▸ Task details:
Copy out all lines in the material below that contain the string "Left".

(Data extracts begins)

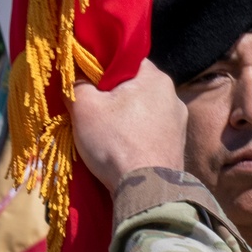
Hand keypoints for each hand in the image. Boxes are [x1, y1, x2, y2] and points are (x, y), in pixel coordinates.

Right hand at [69, 58, 186, 193]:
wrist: (146, 190)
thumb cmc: (115, 143)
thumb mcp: (85, 108)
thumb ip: (76, 84)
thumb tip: (73, 75)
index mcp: (155, 77)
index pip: (127, 60)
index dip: (104, 70)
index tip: (89, 84)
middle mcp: (173, 95)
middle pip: (136, 88)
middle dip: (115, 97)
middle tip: (95, 112)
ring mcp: (179, 123)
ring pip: (145, 112)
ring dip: (128, 119)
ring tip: (109, 136)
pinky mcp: (178, 147)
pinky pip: (152, 133)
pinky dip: (138, 138)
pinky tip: (125, 150)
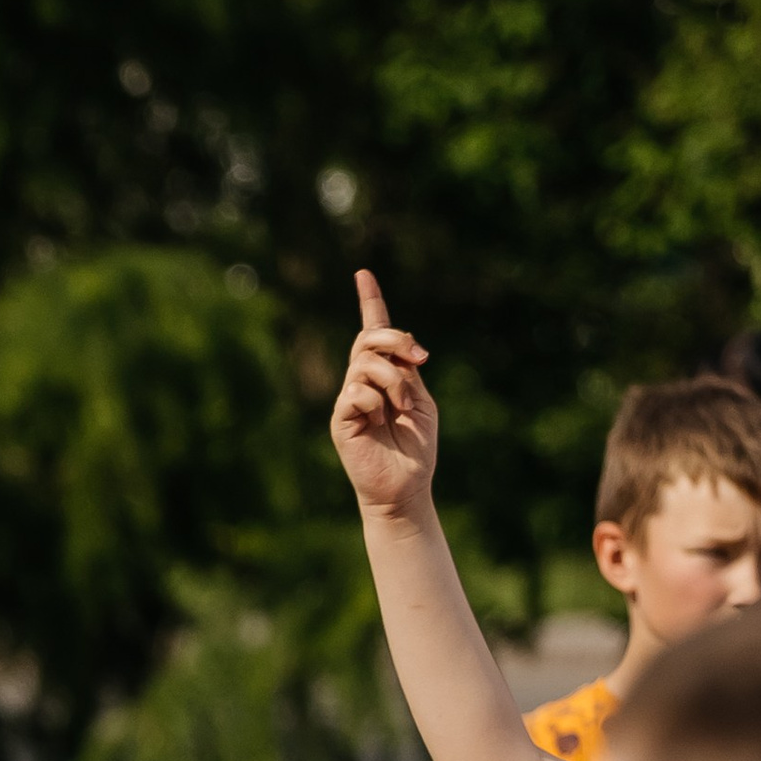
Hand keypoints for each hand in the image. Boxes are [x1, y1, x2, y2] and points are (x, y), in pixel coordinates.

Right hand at [330, 271, 438, 520]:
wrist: (405, 486)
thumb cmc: (415, 447)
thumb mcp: (421, 400)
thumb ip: (407, 371)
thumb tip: (392, 351)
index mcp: (385, 374)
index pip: (373, 332)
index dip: (370, 301)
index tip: (363, 274)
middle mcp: (362, 382)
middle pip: (370, 337)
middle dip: (397, 339)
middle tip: (420, 358)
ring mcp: (349, 399)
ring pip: (365, 363)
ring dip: (394, 379)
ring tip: (402, 406)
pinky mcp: (340, 419)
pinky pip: (355, 391)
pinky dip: (375, 399)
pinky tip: (379, 419)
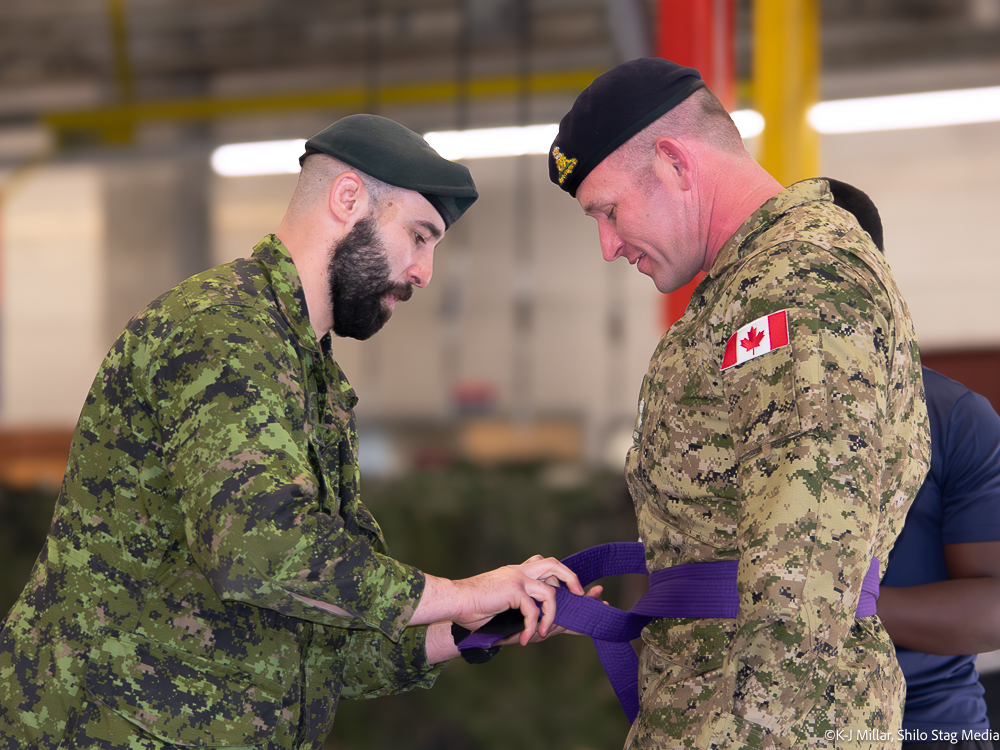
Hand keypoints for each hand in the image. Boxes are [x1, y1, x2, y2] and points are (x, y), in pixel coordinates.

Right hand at [449, 555, 584, 645]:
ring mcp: (517, 578)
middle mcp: (519, 571)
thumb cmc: (472, 607)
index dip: (565, 577)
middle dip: (571, 579)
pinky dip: (532, 627)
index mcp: (517, 572)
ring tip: (544, 633)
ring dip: (551, 616)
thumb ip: (518, 607)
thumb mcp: (501, 605)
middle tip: (580, 596)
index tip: (582, 590)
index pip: (546, 567)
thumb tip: (536, 624)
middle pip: (554, 564)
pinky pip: (532, 611)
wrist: (454, 601)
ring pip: (549, 592)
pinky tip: (526, 638)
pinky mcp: (513, 589)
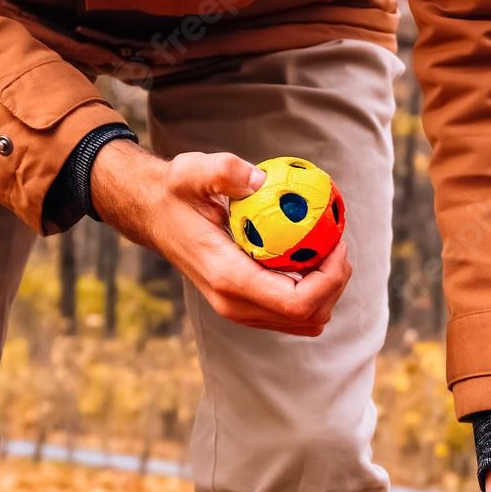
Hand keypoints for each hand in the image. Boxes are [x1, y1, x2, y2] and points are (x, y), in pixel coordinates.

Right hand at [90, 141, 351, 336]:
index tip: (337, 244)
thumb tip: (262, 181)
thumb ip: (224, 171)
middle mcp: (234, 304)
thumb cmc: (176, 191)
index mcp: (228, 278)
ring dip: (327, 289)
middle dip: (335, 283)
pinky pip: (294, 312)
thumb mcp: (192, 170)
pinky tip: (309, 256)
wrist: (153, 214)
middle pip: (309, 316)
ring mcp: (240, 311)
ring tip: (326, 250)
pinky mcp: (246, 308)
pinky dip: (313, 291)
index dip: (330, 280)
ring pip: (305, 320)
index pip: (296, 302)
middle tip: (337, 243)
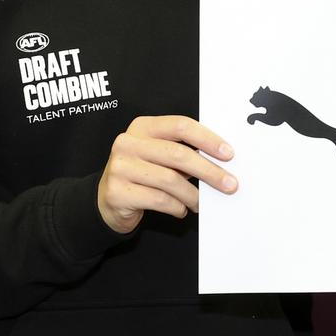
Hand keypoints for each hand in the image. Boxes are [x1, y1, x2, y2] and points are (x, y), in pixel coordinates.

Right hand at [97, 115, 236, 233]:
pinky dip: (177, 207)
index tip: (228, 154)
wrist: (105, 200)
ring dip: (193, 194)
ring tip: (202, 203)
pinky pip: (159, 200)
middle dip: (209, 171)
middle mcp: (128, 143)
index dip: (207, 139)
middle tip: (229, 184)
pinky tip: (182, 209)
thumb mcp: (157, 155)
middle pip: (178, 154)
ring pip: (170, 180)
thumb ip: (182, 151)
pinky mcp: (117, 192)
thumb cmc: (141, 174)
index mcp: (142, 127)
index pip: (180, 125)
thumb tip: (221, 161)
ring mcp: (120, 167)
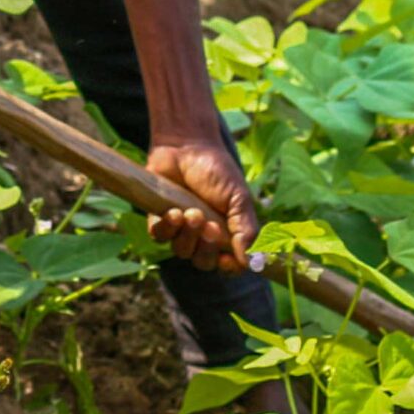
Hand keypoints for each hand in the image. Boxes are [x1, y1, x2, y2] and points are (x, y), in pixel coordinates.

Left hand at [146, 140, 262, 273]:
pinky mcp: (159, 219)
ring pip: (182, 252)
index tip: (227, 260)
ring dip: (187, 235)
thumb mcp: (239, 199)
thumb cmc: (217, 170)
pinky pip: (160, 238)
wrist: (187, 146)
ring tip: (191, 212)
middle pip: (204, 262)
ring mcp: (181, 229)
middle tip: (209, 227)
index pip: (228, 264)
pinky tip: (174, 212)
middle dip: (207, 249)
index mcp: (227, 233)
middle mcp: (203, 235)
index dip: (228, 267)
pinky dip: (167, 228)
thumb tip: (254, 264)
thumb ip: (246, 231)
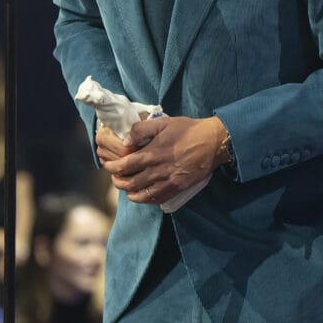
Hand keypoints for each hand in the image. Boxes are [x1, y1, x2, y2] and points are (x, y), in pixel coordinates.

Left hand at [102, 116, 227, 203]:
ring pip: (141, 195)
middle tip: (115, 177)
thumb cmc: (188, 130)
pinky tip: (142, 194)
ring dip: (129, 192)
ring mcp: (168, 182)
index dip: (113, 168)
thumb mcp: (163, 122)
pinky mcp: (177, 188)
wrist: (213, 142)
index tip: (109, 166)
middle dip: (118, 181)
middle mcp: (159, 170)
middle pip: (130, 183)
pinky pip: (156, 199)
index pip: (125, 166)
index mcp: (153, 153)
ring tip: (126, 187)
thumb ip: (141, 129)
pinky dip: (145, 199)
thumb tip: (125, 140)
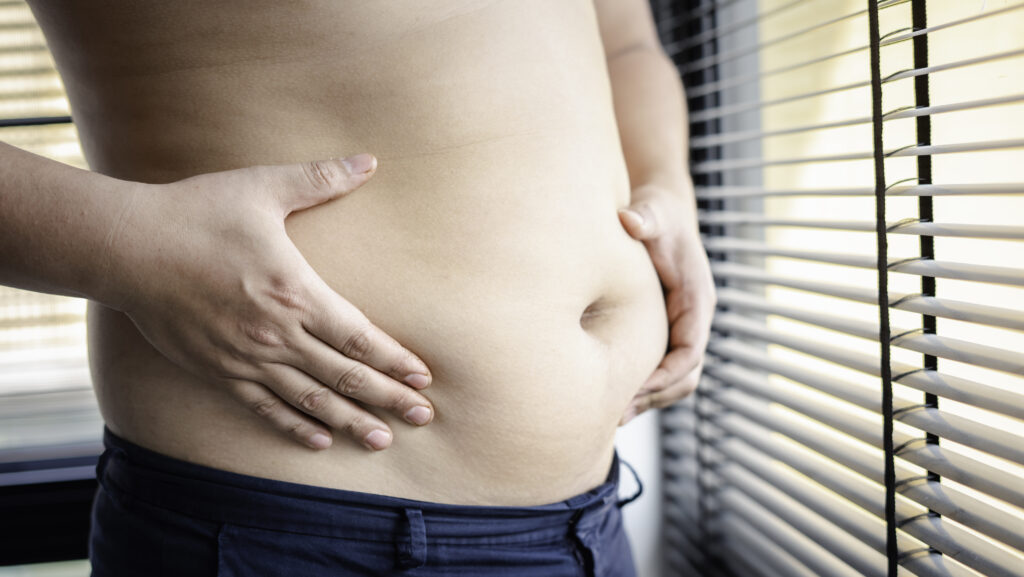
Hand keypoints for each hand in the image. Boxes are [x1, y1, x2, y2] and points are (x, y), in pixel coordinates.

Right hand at [104, 154, 433, 450]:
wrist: (126, 247)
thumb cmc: (196, 213)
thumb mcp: (262, 188)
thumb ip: (319, 180)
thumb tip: (368, 160)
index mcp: (296, 293)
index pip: (360, 338)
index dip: (395, 360)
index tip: (424, 377)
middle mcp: (277, 334)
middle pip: (345, 376)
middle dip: (389, 397)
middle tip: (423, 417)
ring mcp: (246, 359)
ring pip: (311, 400)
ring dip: (351, 422)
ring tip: (383, 440)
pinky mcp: (218, 371)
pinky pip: (264, 408)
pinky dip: (295, 426)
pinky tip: (320, 441)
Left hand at [616, 182, 715, 424]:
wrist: (661, 213)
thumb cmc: (658, 214)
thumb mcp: (653, 211)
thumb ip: (645, 217)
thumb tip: (629, 220)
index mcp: (697, 300)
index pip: (691, 351)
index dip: (667, 375)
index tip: (636, 389)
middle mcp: (692, 320)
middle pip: (685, 376)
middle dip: (655, 397)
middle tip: (617, 413)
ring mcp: (678, 329)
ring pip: (673, 379)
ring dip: (647, 399)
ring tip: (611, 417)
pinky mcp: (661, 333)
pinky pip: (658, 369)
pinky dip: (639, 386)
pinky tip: (607, 395)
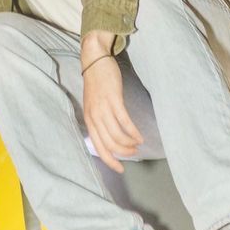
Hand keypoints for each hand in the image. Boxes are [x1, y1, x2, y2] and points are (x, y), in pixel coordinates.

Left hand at [82, 56, 142, 172]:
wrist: (95, 60)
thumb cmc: (96, 83)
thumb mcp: (92, 105)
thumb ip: (98, 120)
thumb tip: (108, 137)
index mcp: (89, 119)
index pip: (98, 146)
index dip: (110, 160)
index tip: (120, 169)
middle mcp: (94, 116)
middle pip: (109, 144)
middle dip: (123, 153)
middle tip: (134, 153)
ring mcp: (103, 108)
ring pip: (118, 135)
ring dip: (130, 143)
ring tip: (138, 144)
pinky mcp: (114, 100)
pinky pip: (125, 122)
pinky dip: (133, 132)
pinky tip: (140, 136)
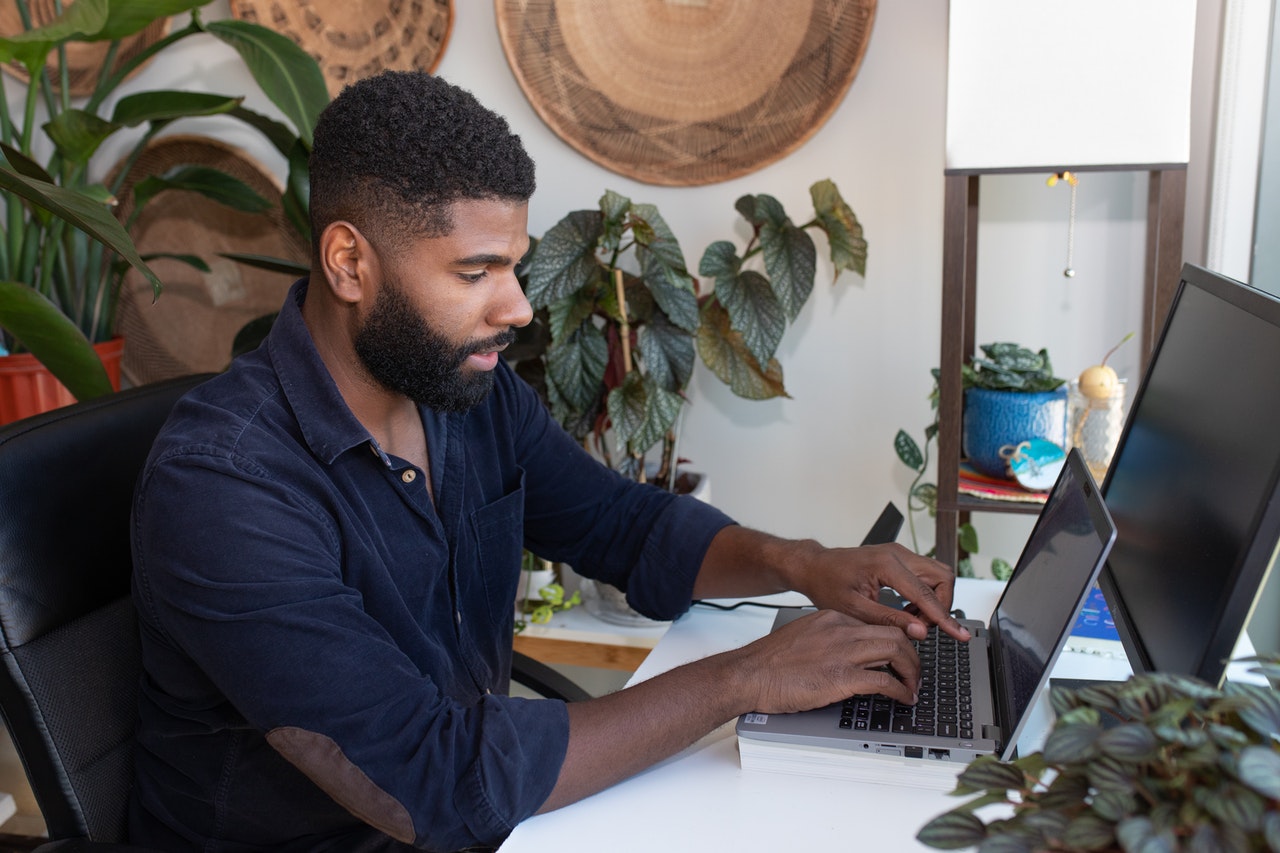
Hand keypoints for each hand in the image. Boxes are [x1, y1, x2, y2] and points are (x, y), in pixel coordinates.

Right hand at [729, 609, 920, 712]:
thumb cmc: (770, 662)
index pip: (877, 624)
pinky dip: (900, 691)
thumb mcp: (805, 637)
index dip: (896, 643)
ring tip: (913, 687)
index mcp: (833, 618)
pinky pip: (885, 681)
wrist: (749, 674)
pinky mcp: (841, 677)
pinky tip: (902, 699)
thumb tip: (851, 657)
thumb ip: (829, 641)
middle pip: (895, 633)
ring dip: (912, 672)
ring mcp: (842, 652)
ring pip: (897, 651)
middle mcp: (842, 629)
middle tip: (914, 674)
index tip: (901, 657)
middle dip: (912, 656)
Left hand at [796, 543, 969, 642]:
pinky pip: (927, 575)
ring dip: (933, 600)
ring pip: (938, 575)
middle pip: (942, 577)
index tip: (959, 634)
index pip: (926, 593)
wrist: (815, 567)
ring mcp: (900, 553)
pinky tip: (906, 609)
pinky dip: (925, 594)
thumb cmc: (827, 585)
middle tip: (919, 625)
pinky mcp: (900, 558)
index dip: (944, 617)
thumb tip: (919, 632)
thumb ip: (889, 620)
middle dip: (939, 605)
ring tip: (911, 618)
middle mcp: (897, 554)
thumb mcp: (854, 610)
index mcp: (886, 564)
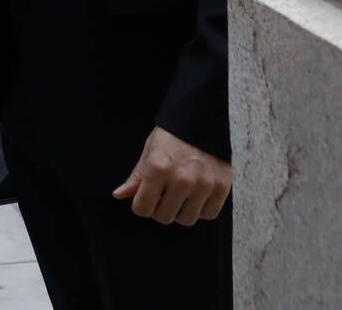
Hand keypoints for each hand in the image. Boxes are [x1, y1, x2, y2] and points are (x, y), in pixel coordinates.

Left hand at [112, 127, 231, 225]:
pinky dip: (201, 209)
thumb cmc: (173, 136)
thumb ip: (136, 177)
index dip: (141, 205)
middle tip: (164, 195)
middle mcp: (181, 179)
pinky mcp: (221, 187)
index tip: (146, 199)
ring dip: (181, 211)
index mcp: (158, 168)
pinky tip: (197, 194)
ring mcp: (203, 184)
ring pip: (186, 219)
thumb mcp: (149, 151)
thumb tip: (119, 195)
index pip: (142, 208)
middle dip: (160, 209)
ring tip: (181, 195)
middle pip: (164, 217)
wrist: (204, 121)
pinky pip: (208, 215)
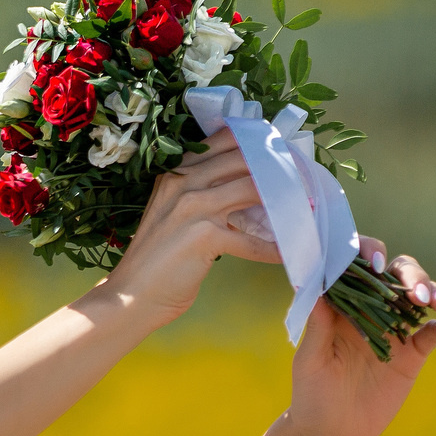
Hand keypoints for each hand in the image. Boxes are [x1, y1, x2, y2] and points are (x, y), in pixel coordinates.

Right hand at [100, 131, 284, 324]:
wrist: (131, 295)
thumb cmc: (155, 258)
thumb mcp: (173, 212)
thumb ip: (201, 194)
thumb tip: (247, 189)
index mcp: (176, 171)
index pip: (223, 141)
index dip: (256, 141)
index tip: (280, 148)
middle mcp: (184, 181)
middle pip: (243, 160)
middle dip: (277, 166)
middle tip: (303, 175)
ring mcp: (193, 207)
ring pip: (251, 191)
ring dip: (283, 200)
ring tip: (304, 206)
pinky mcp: (205, 236)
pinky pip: (251, 240)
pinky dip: (273, 248)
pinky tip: (290, 253)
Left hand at [281, 239, 435, 435]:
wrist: (331, 432)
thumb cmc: (312, 392)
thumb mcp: (311, 358)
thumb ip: (318, 325)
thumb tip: (317, 288)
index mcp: (344, 304)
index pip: (360, 267)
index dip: (370, 254)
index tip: (375, 263)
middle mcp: (371, 311)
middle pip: (397, 275)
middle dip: (410, 274)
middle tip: (415, 292)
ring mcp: (394, 331)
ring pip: (418, 299)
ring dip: (430, 292)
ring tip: (434, 303)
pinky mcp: (411, 356)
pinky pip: (430, 336)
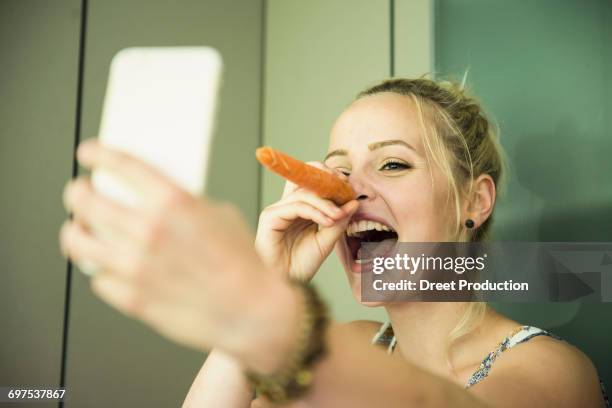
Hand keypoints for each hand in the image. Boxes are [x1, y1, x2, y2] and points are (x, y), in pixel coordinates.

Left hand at [59, 140, 296, 369]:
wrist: (251, 310)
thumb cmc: (242, 264)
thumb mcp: (221, 215)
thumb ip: (186, 204)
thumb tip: (163, 204)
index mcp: (173, 203)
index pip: (121, 166)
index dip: (98, 154)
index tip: (89, 153)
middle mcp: (148, 231)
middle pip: (86, 201)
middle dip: (76, 192)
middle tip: (79, 192)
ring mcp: (135, 267)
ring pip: (78, 241)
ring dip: (75, 230)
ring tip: (80, 229)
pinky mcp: (132, 298)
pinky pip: (99, 279)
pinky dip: (103, 271)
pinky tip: (112, 267)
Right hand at [255, 162, 357, 281]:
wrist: (286, 284)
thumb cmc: (301, 265)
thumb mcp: (326, 241)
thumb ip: (339, 222)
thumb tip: (354, 202)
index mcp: (300, 209)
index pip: (313, 185)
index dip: (331, 180)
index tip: (351, 187)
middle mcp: (287, 206)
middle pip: (305, 180)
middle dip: (327, 180)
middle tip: (347, 189)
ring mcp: (277, 210)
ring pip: (303, 194)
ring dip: (325, 203)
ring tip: (339, 215)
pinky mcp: (270, 217)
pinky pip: (296, 207)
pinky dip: (315, 212)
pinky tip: (327, 221)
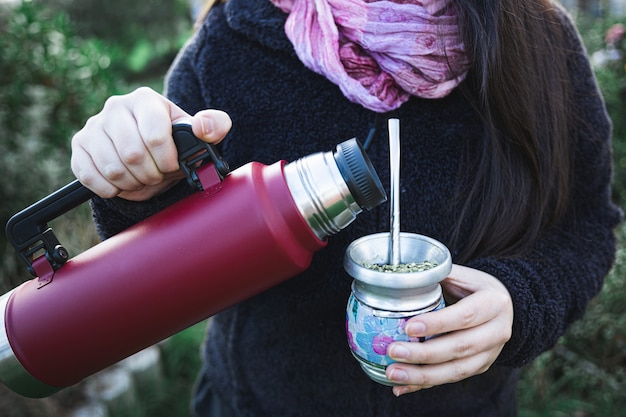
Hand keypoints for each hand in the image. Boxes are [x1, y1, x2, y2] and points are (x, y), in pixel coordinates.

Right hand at [71, 87, 231, 200]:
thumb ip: (214, 126)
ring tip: (142, 177)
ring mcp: (94, 125)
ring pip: (112, 168)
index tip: (172, 165)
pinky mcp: (79, 145)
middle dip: (151, 174)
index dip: (166, 159)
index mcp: (146, 100)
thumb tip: (203, 127)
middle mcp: (116, 106)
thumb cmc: (177, 143)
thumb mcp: (201, 135)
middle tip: (157, 174)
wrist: (152, 155)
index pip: (154, 135)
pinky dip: (110, 188)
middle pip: (132, 154)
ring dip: (132, 183)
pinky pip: (89, 175)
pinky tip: (123, 182)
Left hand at [385, 264, 513, 395]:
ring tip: (393, 373)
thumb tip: (400, 277)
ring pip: (456, 370)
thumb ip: (437, 275)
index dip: (437, 324)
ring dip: (422, 376)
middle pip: (459, 347)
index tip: (409, 327)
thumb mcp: (462, 275)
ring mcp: (490, 353)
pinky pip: (450, 378)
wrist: (503, 304)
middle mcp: (497, 331)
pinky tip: (400, 386)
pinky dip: (424, 384)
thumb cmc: (474, 286)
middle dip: (424, 354)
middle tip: (394, 351)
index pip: (465, 316)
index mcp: (493, 303)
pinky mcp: (480, 367)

(Data extracts ends)

▸ Final answer:
Left hand at [146, 140, 262, 273]:
Left hand at [102, 116, 227, 203]:
Left hand at [616, 182, 715, 424]:
Left hand at [82, 56, 142, 172]:
Left hand at [796, 543, 969, 642]:
Left hand at [112, 127, 231, 225]:
Left hand at [281, 239, 435, 435]:
Left hand at [59, 140, 296, 369]:
Left hand at [385, 264, 513, 395]:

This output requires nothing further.